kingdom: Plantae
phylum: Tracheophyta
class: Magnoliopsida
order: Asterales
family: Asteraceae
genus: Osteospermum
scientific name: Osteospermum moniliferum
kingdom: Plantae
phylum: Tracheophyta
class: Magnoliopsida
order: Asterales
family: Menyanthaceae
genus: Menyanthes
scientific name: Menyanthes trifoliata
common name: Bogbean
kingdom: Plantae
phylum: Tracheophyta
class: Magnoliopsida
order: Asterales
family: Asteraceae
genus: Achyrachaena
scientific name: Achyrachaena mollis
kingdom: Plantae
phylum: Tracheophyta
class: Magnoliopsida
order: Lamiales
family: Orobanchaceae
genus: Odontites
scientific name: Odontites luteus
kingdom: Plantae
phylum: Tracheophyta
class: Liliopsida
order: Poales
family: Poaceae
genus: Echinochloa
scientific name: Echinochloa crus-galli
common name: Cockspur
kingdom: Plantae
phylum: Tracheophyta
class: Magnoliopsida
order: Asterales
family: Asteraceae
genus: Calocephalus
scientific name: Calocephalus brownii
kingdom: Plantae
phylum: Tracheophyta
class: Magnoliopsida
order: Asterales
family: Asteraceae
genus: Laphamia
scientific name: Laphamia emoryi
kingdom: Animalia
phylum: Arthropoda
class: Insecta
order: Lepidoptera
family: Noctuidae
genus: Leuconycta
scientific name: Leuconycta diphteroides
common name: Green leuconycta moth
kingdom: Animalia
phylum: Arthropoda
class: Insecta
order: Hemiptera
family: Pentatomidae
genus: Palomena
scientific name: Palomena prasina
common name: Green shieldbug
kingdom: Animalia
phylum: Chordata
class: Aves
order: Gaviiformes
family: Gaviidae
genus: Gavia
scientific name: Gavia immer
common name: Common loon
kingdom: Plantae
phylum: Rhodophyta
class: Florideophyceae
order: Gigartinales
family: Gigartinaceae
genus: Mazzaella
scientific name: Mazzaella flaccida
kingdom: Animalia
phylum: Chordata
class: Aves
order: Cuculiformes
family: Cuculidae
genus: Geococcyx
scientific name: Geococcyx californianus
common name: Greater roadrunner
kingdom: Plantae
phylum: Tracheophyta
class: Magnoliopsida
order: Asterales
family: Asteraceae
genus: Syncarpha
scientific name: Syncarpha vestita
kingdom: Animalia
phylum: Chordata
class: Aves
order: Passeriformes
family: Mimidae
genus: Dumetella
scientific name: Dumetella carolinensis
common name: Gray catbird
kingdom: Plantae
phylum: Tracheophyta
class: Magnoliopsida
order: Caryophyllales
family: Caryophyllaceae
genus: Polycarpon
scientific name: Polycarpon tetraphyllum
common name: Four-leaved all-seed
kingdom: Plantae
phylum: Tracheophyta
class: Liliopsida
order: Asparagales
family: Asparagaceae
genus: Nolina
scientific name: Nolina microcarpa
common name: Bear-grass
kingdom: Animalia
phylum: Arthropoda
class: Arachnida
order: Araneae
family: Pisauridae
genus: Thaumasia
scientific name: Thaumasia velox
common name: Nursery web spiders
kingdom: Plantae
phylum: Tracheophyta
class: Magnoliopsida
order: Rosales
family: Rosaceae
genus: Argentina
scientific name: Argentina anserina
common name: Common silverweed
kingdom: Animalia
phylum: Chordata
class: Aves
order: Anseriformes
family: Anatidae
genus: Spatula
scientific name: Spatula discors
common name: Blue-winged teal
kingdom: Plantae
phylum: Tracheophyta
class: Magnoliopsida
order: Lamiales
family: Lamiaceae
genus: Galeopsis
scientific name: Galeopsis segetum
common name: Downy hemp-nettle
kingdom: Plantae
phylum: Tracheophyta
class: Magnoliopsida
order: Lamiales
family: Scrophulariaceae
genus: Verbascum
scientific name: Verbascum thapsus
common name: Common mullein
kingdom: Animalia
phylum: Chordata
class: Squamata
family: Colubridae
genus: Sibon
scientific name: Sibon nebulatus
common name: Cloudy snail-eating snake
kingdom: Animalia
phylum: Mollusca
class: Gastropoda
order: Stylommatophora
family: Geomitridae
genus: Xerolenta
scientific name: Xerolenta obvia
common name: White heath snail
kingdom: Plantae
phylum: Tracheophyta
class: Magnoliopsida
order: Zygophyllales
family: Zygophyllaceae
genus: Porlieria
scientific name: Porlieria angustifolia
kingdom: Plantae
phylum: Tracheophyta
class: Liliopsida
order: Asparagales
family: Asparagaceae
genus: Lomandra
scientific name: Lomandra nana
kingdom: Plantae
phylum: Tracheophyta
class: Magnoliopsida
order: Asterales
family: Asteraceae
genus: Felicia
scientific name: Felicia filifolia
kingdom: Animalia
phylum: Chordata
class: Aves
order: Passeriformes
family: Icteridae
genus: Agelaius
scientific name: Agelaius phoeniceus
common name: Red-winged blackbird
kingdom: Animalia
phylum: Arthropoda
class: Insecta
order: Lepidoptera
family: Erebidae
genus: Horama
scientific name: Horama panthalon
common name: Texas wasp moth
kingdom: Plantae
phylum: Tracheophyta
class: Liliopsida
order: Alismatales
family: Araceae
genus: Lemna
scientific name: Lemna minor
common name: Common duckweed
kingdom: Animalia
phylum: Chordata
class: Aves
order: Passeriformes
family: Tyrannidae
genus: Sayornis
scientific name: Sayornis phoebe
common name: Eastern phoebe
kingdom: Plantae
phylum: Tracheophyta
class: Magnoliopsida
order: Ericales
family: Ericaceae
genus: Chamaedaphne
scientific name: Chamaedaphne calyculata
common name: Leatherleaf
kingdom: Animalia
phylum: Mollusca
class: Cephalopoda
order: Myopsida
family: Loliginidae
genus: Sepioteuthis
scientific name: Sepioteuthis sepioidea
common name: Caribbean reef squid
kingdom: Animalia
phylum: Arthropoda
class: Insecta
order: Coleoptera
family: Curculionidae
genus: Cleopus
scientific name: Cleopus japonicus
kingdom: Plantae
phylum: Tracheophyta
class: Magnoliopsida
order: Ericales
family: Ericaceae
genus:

> Task description: Can you write out all of the lines above, word for word and in the same order, without changing anything?

> Response to this task:
kingdom: Plantae
phylum: Tracheophyta
class: Magnoliopsida
order: Asterales
family: Asteraceae
genus: Osteospermum
scientific name: Osteospermum moniliferum
kingdom: Plantae
phylum: Tracheophyta
class: Magnoliopsida
order: Asterales
family: Menyanthaceae
genus: Menyanthes
scientific name: Menyanthes trifoliata
common name: Bogbean
kingdom: Plantae
phylum: Tracheophyta
class: Magnoliopsida
order: Asterales
family: Asteraceae
genus: Achyrachaena
scientific name: Achyrachaena mollis
kingdom: Plantae
phylum: Tracheophyta
class: Magnoliopsida
order: Lamiales
family: Orobanchaceae
genus: Odontites
scientific name: Odontites luteus
kingdom: Plantae
phylum: Tracheophyta
class: Liliopsida
order: Poales
family: Poaceae
genus: Echinochloa
scientific name: Echinochloa crus-galli
common name: Cockspur
kingdom: Plantae
phylum: Tracheophyta
class: Magnoliopsida
order: Asterales
family: Asteraceae
genus: Calocephalus
scientific name: Calocephalus brownii
kingdom: Plantae
phylum: Tracheophyta
class: Magnoliopsida
order: Asterales
family: Asteraceae
genus: Laphamia
scientific name: Laphamia emoryi
kingdom: Animalia
phylum: Arthropoda
class: Insecta
order: Lepidoptera
family: Noctuidae
genus: Leuconycta
scientific name: Leuconycta diphteroides
common name: Green leuconycta moth
kingdom: Animalia
phylum: Arthropoda
class: Insecta
order: Hemiptera
family: Pentatomidae
genus: Palomena
scientific name: Palomena prasina
common name: Green shieldbug
kingdom: Animalia
phylum: Chordata
class: Aves
order: Gaviiformes
family: Gaviidae
genus: Gavia
scientific name: Gavia immer
common name: Common loon
kingdom: Plantae
phylum: Rhodophyta
class: Florideophyceae
order: Gigartinales
family: Gigartinaceae
genus: Mazzaella
scientific name: Mazzaella flaccida
kingdom: Animalia
phylum: Chordata
class: Aves
order: Cuculiformes
family: Cuculidae
genus: Geococcyx
scientific name: Geococcyx californianus
common name: Greater roadrunner
kingdom: Plantae
phylum: Tracheophyta
class: Magnoliopsida
order: Asterales
family: Asteraceae
genus: Syncarpha
scientific name: Syncarpha vestita
kingdom: Animalia
phylum: Chordata
class: Aves
order: Passeriformes
family: Mimidae
genus: Dumetella
scientific name: Dumetella carolinensis
common name: Gray catbird
kingdom: Plantae
phylum: Tracheophyta
class: Magnoliopsida
order: Caryophyllales
family: Caryophyllaceae
genus: Polycarpon
scientific name: Polycarpon tetraphyllum
common name: Four-leaved all-seed
kingdom: Plantae
phylum: Tracheophyta
class: Liliopsida
order: Asparagales
family: Asparagaceae
genus: Nolina
scientific name: Nolina microcarpa
common name: Bear-grass
kingdom: Animalia
phylum: Arthropoda
class: Arachnida
order: Araneae
family: Pisauridae
genus: Thaumasia
scientific name: Thaumasia velox
common name: Nursery web spiders
kingdom: Plantae
phylum: Tracheophyta
class: Magnoliopsida
order: Rosales
family: Rosaceae
genus: Argentina
scientific name: Argentina anserina
common name: Common silverweed
kingdom: Animalia
phylum: Chordata
class: Aves
order: Anseriformes
family: Anatidae
genus: Spatula
scientific name: Spatula discors
common name: Blue-winged teal
kingdom: Plantae
phylum: Tracheophyta
class: Magnoliopsida
order: Lamiales
family: Lamiaceae
genus: Galeopsis
scientific name: Galeopsis segetum
common name: Downy hemp-nettle
kingdom: Plantae
phylum: Tracheophyta
class: Magnoliopsida
order: Lamiales
family: Scrophulariaceae
genus: Verbascum
scientific name: Verbascum thapsus
common name: Common mullein
kingdom: Animalia
phylum: Chordata
class: Squamata
family: Colubridae
genus: Sibon
scientific name: Sibon nebulatus
common name: Cloudy snail-eating snake
kingdom: Animalia
phylum: Mollusca
class: Gastropoda
order: Stylommatophora
family: Geomitridae
genus: Xerolenta
scientific name: Xerolenta obvia
common name: White heath snail
kingdom: Plantae
phylum: Tracheophyta
class: Magnoliopsida
order: Zygophyllales
family: Zygophyllaceae
genus: Porlieria
scientific name: Porlieria angustifolia
kingdom: Plantae
phylum: Tracheophyta
class: Liliopsida
order: Asparagales
family: Asparagaceae
genus: Lomandra
scientific name: Lomandra nana
kingdom: Plantae
phylum: Tracheophyta
class: Magnoliopsida
order: Asterales
family: Asteraceae
genus: Felicia
scientific name: Felicia filifolia
kingdom: Animalia
phylum: Chordata
class: Aves
order: Passeriformes
family: Icteridae
genus: Agelaius
scientific name: Agelaius phoeniceus
common name: Red-winged blackbird
kingdom: Animalia
phylum: Arthropoda
class: Insecta
order: Lepidoptera
family: Erebidae
genus: Horama
scientific name: Horama panthalon
common name: Texas wasp moth
kingdom: Plantae
phylum: Tracheophyta
class: Liliopsida
order: Alismatales
family: Araceae
genus: Lemna
scientific name: Lemna minor
common name: Common duckweed
kingdom: Animalia
phylum: Chordata
class: Aves
order: Passeriformes
family: Tyrannidae
genus: Sayornis
scientific name: Sayornis phoebe
common name: Eastern phoebe
kingdom: Plantae
phylum: Tracheophyta
class: Magnoliopsida
order: Ericales
family: Ericaceae
genus: Chamaedaphne
scientific name: Chamaedaphne calyculata
common name: Leatherleaf
kingdom: Animalia
phylum: Mollusca
class: Cephalopoda
order: Myopsida
family: Loliginidae
genus: Sepioteuthis
scientific name: Sepioteuthis sepioidea
common name: Caribbean reef squid
kingdom: Animalia
phylum: Arthropoda
class: Insecta
order: Coleoptera
family: Curculionidae
genus: Cleopus
scientific name: Cleopus japonicus
kingdom: Plantae
phylum: Tracheophyta
class: Magnoliopsida
order: Ericales
family: Ericaceae
genus:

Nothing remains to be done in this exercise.